Latest data and stress tests on banks show that the sector remains resilient and, although the ratio of gross non-performing loans to gross loans increased slightly from 5.4 per cent in September 2014 to 5.5 per cent in November, the Committee noted that the banking sector has built significant capital buffers to mitigate the adverse business cycle effects.
New and existing loans amounting to Sh732.2 billion had been converted to the KBRR framework by December 28, 2014 compared to Sh397.24 billion as at October 19.
“Since the rollout of the KBRR framework in July 2014, the average lending rate for the banking sector has been on a downward trend, declining from 16.9 per cent in July 2014 to 15.9 per cent in November, 2014,” the Bank says. “Consequently, the spread between the average commercial banks’ lending rate and the KBRR declined by a percentage point, from 7.8 to 6.8 during the period.”
For many borrowers, the fall may be too small to make an impact as the rates remain among the highest in Africa.
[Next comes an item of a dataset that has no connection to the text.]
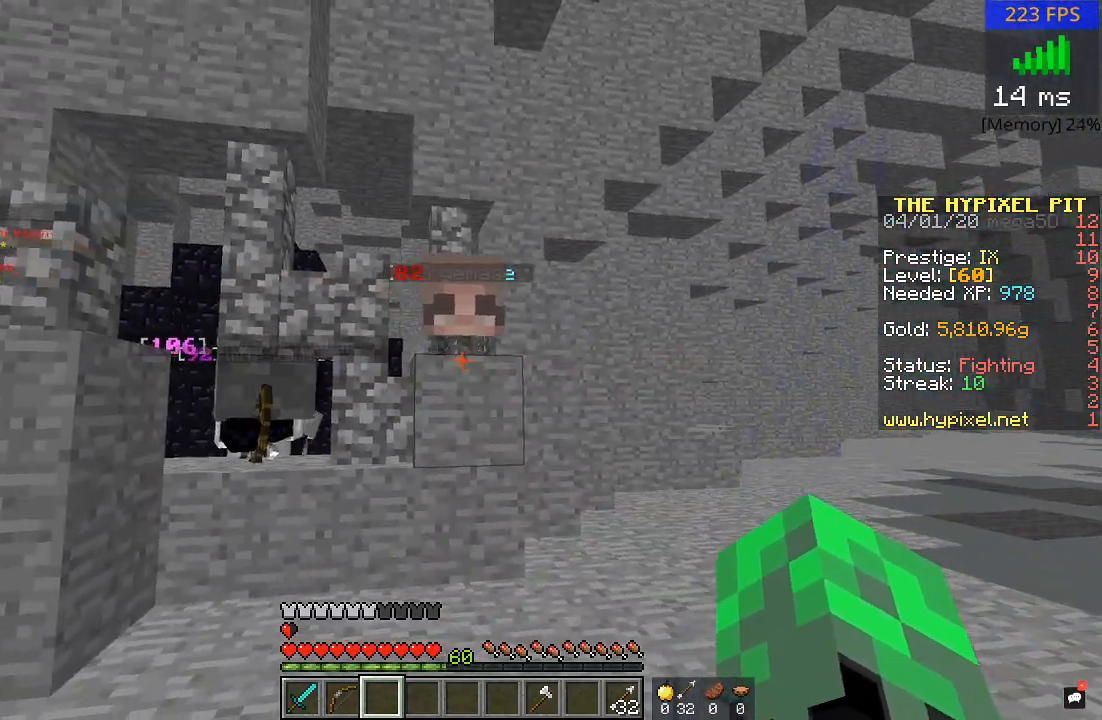
{"keys": [], "mouse": [], "events": []}
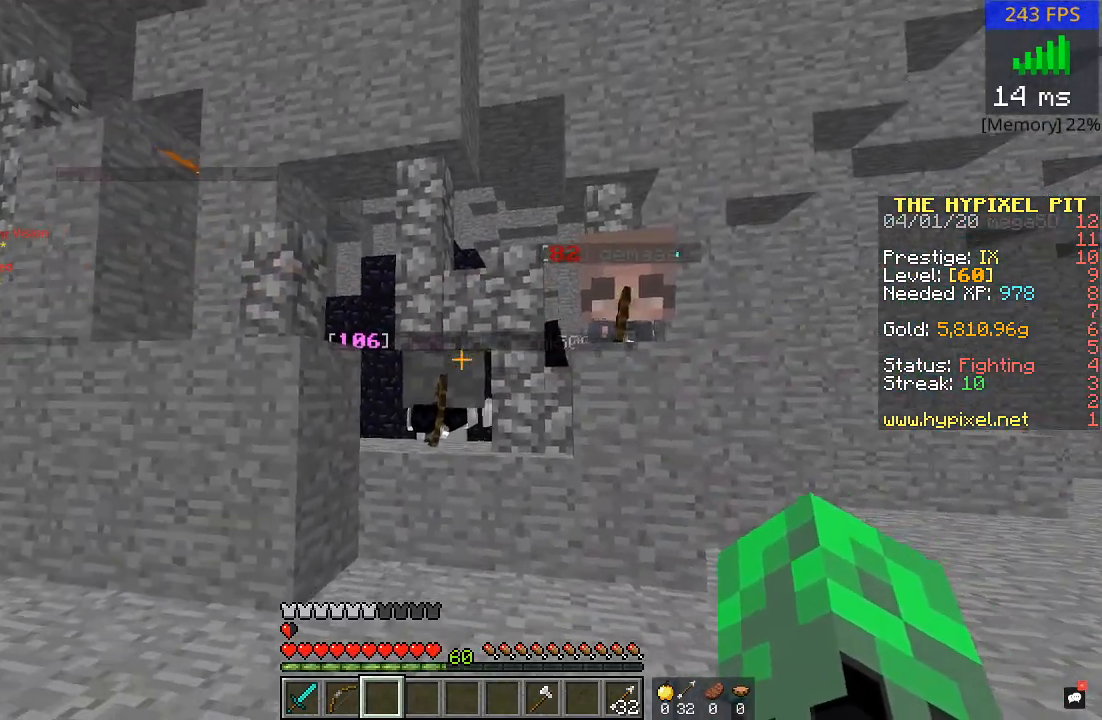
{"keys": ["w"], "mouse": [], "events": [[150, "d", "down"], [400, "w", "down"], [500, "d", "up"]]}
Central Bank, though, holds that the full effect of KBRR can be assessed once all loans have been converted into the KBRR framework.
Confidence in the economy, however, remains strong. The MPC Market Perception Survey conducted in December 2014 shows that private sector firms expect inflation and the exchange rate to be stable, and growth to be stronger in 2015. The Survey also showed that the private sector’s optimism for a better business environment in 2015 is high.
Such monetary policy measures, coupled with the lower international oil prices, are expected to stimulate a decline in domestic prices and, and thus lower inflation. But since overall inflation remains in the upper level of the government medium-term target of 5 per cent, retaining the CBR at 8.50 per cent is hoped to facilitate a further decrease in inflation.